The Wisdom of Life – Arthur Schopenhauer

Notes:

  • The fundamental reality and driving force of the world is will. Will is a form of desire, a need of something. Need and pain are what is positive in the world. Thus happiness is a negation or renunciation of this will. All phenomena develop from will.

  • Schop: Our present existence is an infinitesimal moment between two eternities, the past and the future. Observing our moment is like Plato’s cave dwellers observing their shadows. One might think their tiny shadowy pocket of a moment that they call life is a comedy, but zoom out and it’s a tragedy, a long record of struggle and pain, with the death of the hero as the final certainty.

  • Hope for the future is a tacit admission of evil in the present.

  • Cum grano salis = with a grain of salt.

  • Cheerfulness is the flower of health. Health = avoid every kind of excess, all violent and unpleasant emotion, all mental overstrain, take daily exercise in the open air, cold baths and such…

  • The body is constantly in internal motion—the heart, the stomach, intestines, lungs, glands, brain, breath, etc. This ceaseless internal motion requires some external counterpart.

  • Smartphone addiction: Intellectual dullness is caused by a constant and lively attention to all the trivial circumstances of the world. This is the true cause of boredom—a continual panting after excitement, in order to have a pretext for giving the mind and spirits something to occupy them.

  • The intellectual life is like a slowly-forming work of art that acquires a consistency and unity which becomes ever more and more complete.

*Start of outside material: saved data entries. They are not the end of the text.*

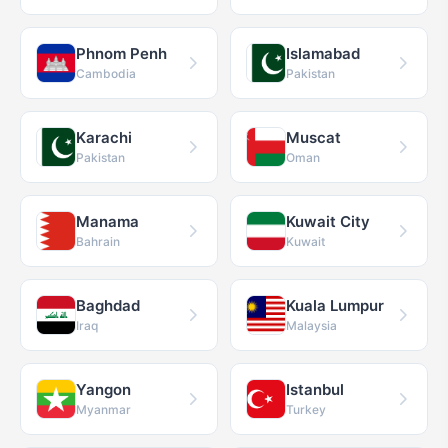
Phnom Penh
Islamabad
Cambodia
Pakistan
Karachi
Muscat
Pakistan
Oman
Manama
Kuwait City
Bahrain
Kuwait
Baghdad
Kuala Lumpur
Iraq
Malaysia
Yangon
Istanbul
Myanmar
Turkey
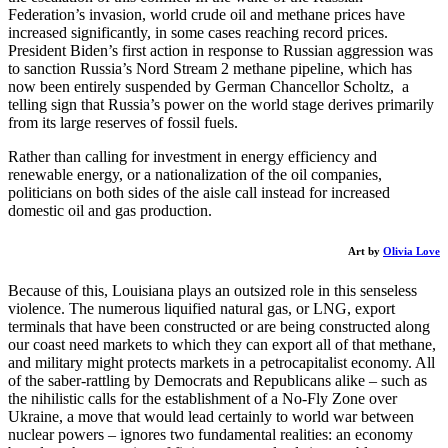
Federation’s invasion, world crude oil and methane prices have
increased significantly, in some cases reaching record prices.
President Biden’s first action in response to Russian aggression was
to sanction Russia’s Nord Stream 2 methane pipeline, which has
now been entirely suspended by German Chancellor Scholtz, a
telling sign that Russia’s power on the world stage derives primarily
from its large reserves of fossil fuels.
​Rather than calling for investment in energy efficiency and
renewable energy, or a nationalization of the oil companies,
politicians on both sides of the aisle call instead for increased
domestic oil and gas production.
Art by
Olivia Love
​Because of this, Louisiana plays an outsized role in this senseless
violence. The numerous liquified natural gas, or LNG, export
terminals that have been constructed or are being constructed along
our coast need markets to which they can export all of that methane,
and military might protects markets in a petrocapitalist economy. All
of the saber-rattling by Democrats and Republicans alike – such as
the nihilistic calls for the establishment of a No-Fly Zone over
Ukraine, a move that would lead certainly to world war between
nuclear powers – ignores two fundamental realities: an economy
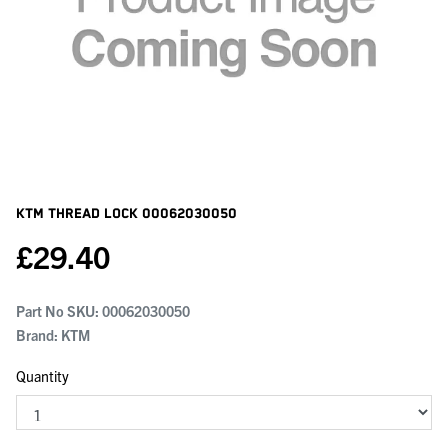
KTM Thread Lock
00062030050
£
29.40
Part No SKU:
00062030050
Brand: KTM
Quantity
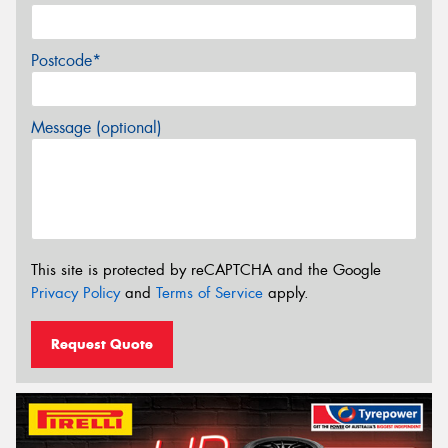
Postcode*
Message (optional)
This site is protected by reCAPTCHA and the Google
Privacy Policy
and
Terms of Service
apply.
Request Quote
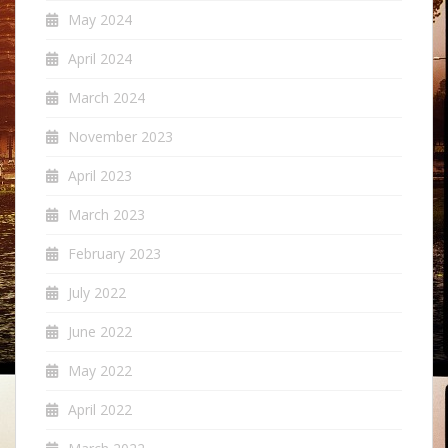
May 2024
April 2024
March 2024
November 2023
April 2023
March 2023
February 2023
July 2022
June 2022
May 2022
April 2022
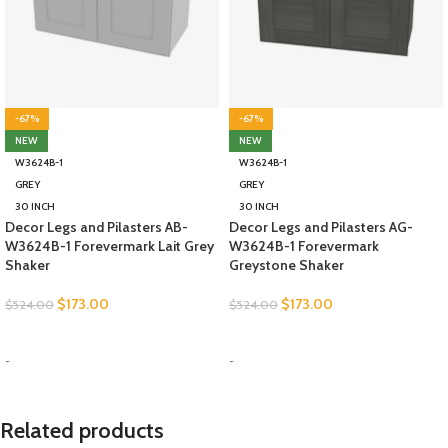
-67%
-67%
NEW
NEW
W3624B-1
W3624B-1
GREY
GREY
30 INCH
30 INCH
Decor Legs and Pilasters AB-
Decor Legs and Pilasters AG-
W3624B-1 Forevermark Lait Grey
W3624B-1 Forevermark
Shaker
Greystone Shaker
$
173.00
$
173.00
$
524.00
$
524.00
SELECT OPTIONS
SELECT OPTIONS
-
-
Related products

  • “Forced labour” is the natural lot of every mortal. Only those outside the need to labor are “free.” “Inherited wealth reaches its utmost value when it falls to the individual endowed with mental powers of a high order, who is resolved to pursue a line of life not compatible with the making of money.” This individual “will pay his debt to mankind a hundred times, … by producing some work which contributes to the general good, and redounds to the honour of humanity at large.”

  • After health, the next most important factor in happiness is “the ability to maintain ourselves in independence and freedom from care.”

  • If you are superior in something, you should focus on that. If you pretend not to be gifted “and hob-nob with the generality of other people,” they will treat you as one of themselves.

  • Schop: Society places way too much stock in “knightly honor” and gets way too offended by physical blows. Corporal punishment can be a good thing. Animals do it. It’s natural. Must be done not as an insult to honor or dignity, but as a punishment to those who “possess nothing and therefore cannot be fined.”

  • The longer a man’s fame is likely to last, the later it will be in coming. The more a man belongs to posterity, in other words, to humanity in general, the more of an alien he is to his contemporaries.

  • “Fame and youth are too much for a mortal at one and the same time.” Why child stars crash out.

  • People who possess true genius should study matters common to all humanity. Because they alone can find new insights. Those of ordinary intellect should study more specific topics but with great intensity and work ethic.

Quotes:

  • Since everything which exists or happens for a man exists only in his consciousness and happens for it alone, the most essential thing for a man is the constitution of this consciousness, which is in most cases far more important than the circumstances which go to form its contents.

    • See also: “The mind is its own place, and in itself / Can make a Heav'n of Hell, a Hell of Heav'n.” -John Milton

    • See also: “Temperament puts all divinity to rout.” -Emerson

  • Hunger is the best sauce.

  • The only thing that stands in our power to achieve, is to make the most advantageous use possible of the personal qualities we possess, and accordingly to follow such pursuits only as will call them into play, to strive after the kind of perfection of which they admit and to avoid every other; consequently, to choose the position, occupation and manner of life which are most suitable for their development.

  • Nine-tenths of our happiness depends upon health alone.

  • The greatest of follies is to sacrifice health for any other kind of happiness, whatever it may be, for gain, advancement, learning or fame, let alone, then, for fleeting sensual pleasures.

  • Beauty is an open letter of recommendation.

  • The happiest destiny on earth is to have the rare gift of a rich individuality, and, more especially, to be possessed of a good endowment of intellect.

  • My philosophy, for instance, has never brought me in a sixpence; but it has spared me many an expense.

  • A dilettante interest in art is a very different thing from creative activity.

  • To measure a man’s happiness only by what he gets, and not also by what he expects to get, is as futile as to try to express a fraction which shall have a numerator but no denominator.

  • Most men set the utmost value precisely on what other people think, and are more concerned about it than about what goes on in their own consciousness, which is the thing most immediately and directly present to them. They reverse the natural order,—regarding the opinions of others as real existence and their own consciousness as something shadowy.

  • He is the happiest man who, no matter how, manages sincerely to admire himself.